A major issue has all but been removed, as prices have fallen dramatically since the courts recently affirmed the government's right to import or manufacture drugs at prices the average South African can afford. But no one knows when those drugs will be available in the public sector, for the government's reservations are not limited to price alone. The country's president, Thabo Mbeki, has expressed concerns about the toxicity of anti retroviral therapy (ART) and about the fact that many mothers must bottle-feed their babies in environments where clean, safe water is not guaranteed.
Even proponents of the therapy, like Brink, acknowledge some of the problems with ART.
"They are difficult to administer, the drugs do have side effects," Brink says. "You (must) manage those side effects and some people are beginning to say the cost of treating the side effects is more than the cost of the drugs."
But Brink says he believes it's time to move -- at least on a small demonstration project.
"I have a list of 100 difficult questions that we need answers to. We will never get answers unless we set out and start doing it," Brink says. "And I think progressively. With time, we will get those answers and hopefully it will come clear that this intervention with the drugs is hugely, profoundly effective. Not only looking after people are who are sick from AIDS, but in also preventing the spread of HIV.''
South Africa's powerful unions have parted company with the President and have endorsed the use of ART. But the unions say they won't endorse Brink's plan unless it is more comprehensive.
Eric Gcilitshana, national secretary for Health and Safety of the National Union of Mines says they should take a closer look at who will get treatment.

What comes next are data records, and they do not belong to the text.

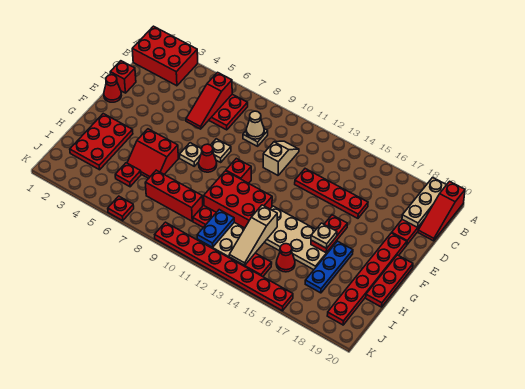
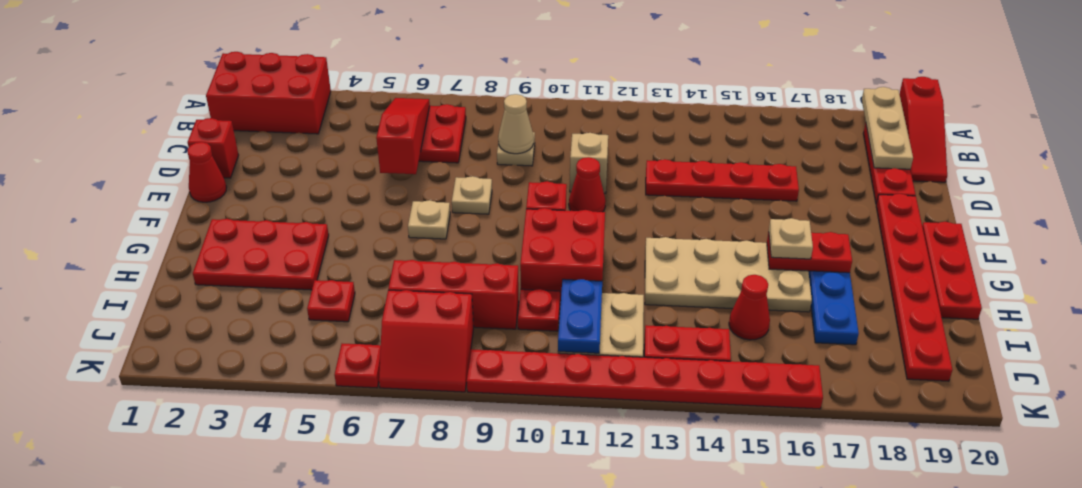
red slope B6:D6 level 2 top B -> red slope B6:D6 level 2 top D
red cone F8 level 1 -> red cone E11 level 1
red plate F16:G16 level 2 -> red plate G16:G17 level 2
red plate G2:I3 level 1 -> red plate G2:H4 level 1
red slope G5:H6 level 1 top G -> red slope J7:K8 level 1 top J
red brick G10:H12 level 1 -> red brick G10:H11 level 1
tan slope H13:J13 level 2 top H -> none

"We need to negotiate first and determine what drugs will be issued and to whom, because they issue only those drugs only to their members or those who are working," Gcilitshana says. "But what about the children? What about the families -- the wives of those people? Some of them are not staying with miners (the union members) in their working places. They are staying far away in other rural areas."
Meanwhile, as the debate over solutions rages on, the behavior of people at risk - not just in the mines but at all levels of society - has not fundamentally changed, experts say.
On pay day, the men who work the mines far away from home, find companionship from single women who have settled nearby because that's where the money is. The sex workers and the miners know about HIV/AIDS, and they are sometimes provided condoms, free of charge from private sources, as well as the government. But clearly, with the infection rate as high as it is, there is a disconnect somewhere.
"Some people still believe AIDS is a myth. They don't believe it's real," says one miner, 25-year-old Justice Nemukombame.
But, Nemukombame says, when he first came to the mines a few years ago, he used to go to one funeral a week. Now, he says, he goes to four and five - all deaths resulting from HIV/AIDS-related causes.
Nemukombame, who calls the mining management's efforts to date "window dressing," says he is nevertheless encouraged that new attitudes are slowly starting to emerge -- especially at the top of the mining company.
"We won democracy because everybody was involved, everybody fought for democracy, and the same thing we need with AIDS. If everybody gets involved, and we fight AIDS, we will win at the end of the day."
That being the case, the two remaining questions are: When? And at what cost?